17. The coating composition according to claim 14, wherein the at least one chlorinated polyolefin has a chlorine content of from about 1% to about 70% by weight.

18. The coating composition according to claim 1, wherein the at least one chlorinated polyolefin has a solubility in the at least one monomer of at least about 5% by weight.

19. A process for coating a substrate, said process comprising:

(a) providing a substrate to be coated;

(b) providing a free radical, energy-curable coating composition comprising: (i) at least one ethylenically-unsaturated monomer component, and (ii) at least one chlorinated polyolefin, wherein the at least one chlorinated polyolefin is at least partly soluble in the at least one monomer component;

(c) applying the coating composition to at least a portion of the substrate; and

(d) subjecting the coated substrate to radiant energy.

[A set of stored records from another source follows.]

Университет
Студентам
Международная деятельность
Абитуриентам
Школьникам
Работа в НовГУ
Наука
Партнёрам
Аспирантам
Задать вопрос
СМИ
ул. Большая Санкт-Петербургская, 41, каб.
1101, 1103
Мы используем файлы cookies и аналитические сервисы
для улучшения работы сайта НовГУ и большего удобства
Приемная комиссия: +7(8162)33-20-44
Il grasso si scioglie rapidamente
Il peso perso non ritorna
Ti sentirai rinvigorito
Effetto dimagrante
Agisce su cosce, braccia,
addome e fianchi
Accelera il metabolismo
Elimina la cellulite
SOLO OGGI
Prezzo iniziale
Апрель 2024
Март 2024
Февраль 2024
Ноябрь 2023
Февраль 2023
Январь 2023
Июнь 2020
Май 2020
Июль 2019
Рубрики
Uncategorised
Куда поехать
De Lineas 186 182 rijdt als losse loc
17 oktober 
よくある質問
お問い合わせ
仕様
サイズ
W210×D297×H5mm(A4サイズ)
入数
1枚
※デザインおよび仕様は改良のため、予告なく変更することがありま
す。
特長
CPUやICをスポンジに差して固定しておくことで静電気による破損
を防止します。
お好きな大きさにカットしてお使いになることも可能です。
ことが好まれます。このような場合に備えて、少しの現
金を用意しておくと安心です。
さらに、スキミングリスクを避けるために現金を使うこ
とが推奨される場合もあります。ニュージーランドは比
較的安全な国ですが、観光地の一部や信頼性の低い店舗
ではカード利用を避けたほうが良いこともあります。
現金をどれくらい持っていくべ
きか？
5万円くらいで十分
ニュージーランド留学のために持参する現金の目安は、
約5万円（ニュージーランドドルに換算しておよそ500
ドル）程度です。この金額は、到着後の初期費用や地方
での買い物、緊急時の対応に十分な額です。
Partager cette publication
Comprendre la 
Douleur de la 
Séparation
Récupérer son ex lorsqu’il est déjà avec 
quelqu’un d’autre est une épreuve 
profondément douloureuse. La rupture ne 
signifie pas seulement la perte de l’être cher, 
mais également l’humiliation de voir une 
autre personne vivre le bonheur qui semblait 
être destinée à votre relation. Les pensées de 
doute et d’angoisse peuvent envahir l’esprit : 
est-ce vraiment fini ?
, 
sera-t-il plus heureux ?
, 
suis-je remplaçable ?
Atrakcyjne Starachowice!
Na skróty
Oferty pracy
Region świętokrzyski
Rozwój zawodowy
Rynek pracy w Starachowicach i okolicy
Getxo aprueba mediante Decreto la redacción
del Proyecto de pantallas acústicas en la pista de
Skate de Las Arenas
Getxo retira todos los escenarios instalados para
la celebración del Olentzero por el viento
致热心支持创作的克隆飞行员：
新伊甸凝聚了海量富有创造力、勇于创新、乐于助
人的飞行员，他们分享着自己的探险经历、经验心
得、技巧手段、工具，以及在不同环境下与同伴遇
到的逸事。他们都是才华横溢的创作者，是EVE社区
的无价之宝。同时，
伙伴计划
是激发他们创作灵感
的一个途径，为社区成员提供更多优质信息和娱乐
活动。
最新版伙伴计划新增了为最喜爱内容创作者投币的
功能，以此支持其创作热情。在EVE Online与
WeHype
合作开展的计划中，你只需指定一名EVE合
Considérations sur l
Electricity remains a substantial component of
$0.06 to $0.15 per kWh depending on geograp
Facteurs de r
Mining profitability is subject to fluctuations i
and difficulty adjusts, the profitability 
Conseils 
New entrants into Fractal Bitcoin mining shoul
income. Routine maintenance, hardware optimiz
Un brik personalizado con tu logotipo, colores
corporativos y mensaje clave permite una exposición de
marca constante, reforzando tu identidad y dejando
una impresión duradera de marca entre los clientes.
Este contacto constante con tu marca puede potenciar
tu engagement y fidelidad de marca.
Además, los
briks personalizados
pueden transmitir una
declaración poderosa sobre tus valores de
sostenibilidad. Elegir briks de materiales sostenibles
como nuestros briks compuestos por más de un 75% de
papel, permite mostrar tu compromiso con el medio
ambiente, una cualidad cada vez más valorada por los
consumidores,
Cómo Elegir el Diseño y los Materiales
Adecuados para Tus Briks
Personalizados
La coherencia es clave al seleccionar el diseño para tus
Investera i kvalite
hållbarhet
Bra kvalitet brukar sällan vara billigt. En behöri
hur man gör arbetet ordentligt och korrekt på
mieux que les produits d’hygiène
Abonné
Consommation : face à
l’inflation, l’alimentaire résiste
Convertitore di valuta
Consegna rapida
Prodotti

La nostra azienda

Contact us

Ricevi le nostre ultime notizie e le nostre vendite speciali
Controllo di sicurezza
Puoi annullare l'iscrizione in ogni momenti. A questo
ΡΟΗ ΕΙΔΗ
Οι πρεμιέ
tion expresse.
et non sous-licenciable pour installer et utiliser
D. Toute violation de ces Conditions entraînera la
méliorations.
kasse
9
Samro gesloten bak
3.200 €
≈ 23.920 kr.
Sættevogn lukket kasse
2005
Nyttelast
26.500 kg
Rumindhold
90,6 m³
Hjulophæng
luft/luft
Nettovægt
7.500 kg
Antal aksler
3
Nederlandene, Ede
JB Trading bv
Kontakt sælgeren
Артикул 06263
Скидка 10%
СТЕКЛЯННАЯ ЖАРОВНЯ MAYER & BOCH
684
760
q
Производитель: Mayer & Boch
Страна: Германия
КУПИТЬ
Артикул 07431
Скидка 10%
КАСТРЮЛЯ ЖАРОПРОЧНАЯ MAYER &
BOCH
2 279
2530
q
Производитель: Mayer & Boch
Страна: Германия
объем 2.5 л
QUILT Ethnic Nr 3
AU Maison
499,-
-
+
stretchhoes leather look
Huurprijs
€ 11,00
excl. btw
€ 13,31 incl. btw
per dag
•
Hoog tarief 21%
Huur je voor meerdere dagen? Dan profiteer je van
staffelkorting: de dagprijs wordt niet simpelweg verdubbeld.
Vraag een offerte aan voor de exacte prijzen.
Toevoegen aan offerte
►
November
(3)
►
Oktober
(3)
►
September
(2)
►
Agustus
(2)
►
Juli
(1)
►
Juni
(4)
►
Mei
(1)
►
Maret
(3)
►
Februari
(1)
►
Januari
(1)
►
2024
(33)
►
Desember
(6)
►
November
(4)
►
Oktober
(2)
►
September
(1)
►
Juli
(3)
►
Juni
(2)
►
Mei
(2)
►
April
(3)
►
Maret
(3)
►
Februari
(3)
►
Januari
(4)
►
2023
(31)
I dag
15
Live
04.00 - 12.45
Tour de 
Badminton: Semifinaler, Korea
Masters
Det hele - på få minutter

20. The process according to claim 17, wherein the substrate comprises a low surface energy plastic.

21. The process according to claim 17, wherein the radiant energy comprises radiation selected from the group consisting of ultraviolet radiation and electron beam radiation.

22. A coating composition comprising: (a) at least one ethylenically-unsaturated monomer component; and (b) at least one chlorinated polyolefin, wherein the at least one chlorinated polyolefin is at least partly soluble in the at least one monomer component.

23. A free radical, energy-curable coating composition comprising: (a) 1,6-hexanedioldiacrylate; and (b) a chlorinated rubber compound in an amount of from about 10 to about 25% by weight based on the 1,6-hexanedioldiacrylate, wherein the chlorinated rubber has a chlorine content of at least about 60% by weight based on the chlorinated rubber.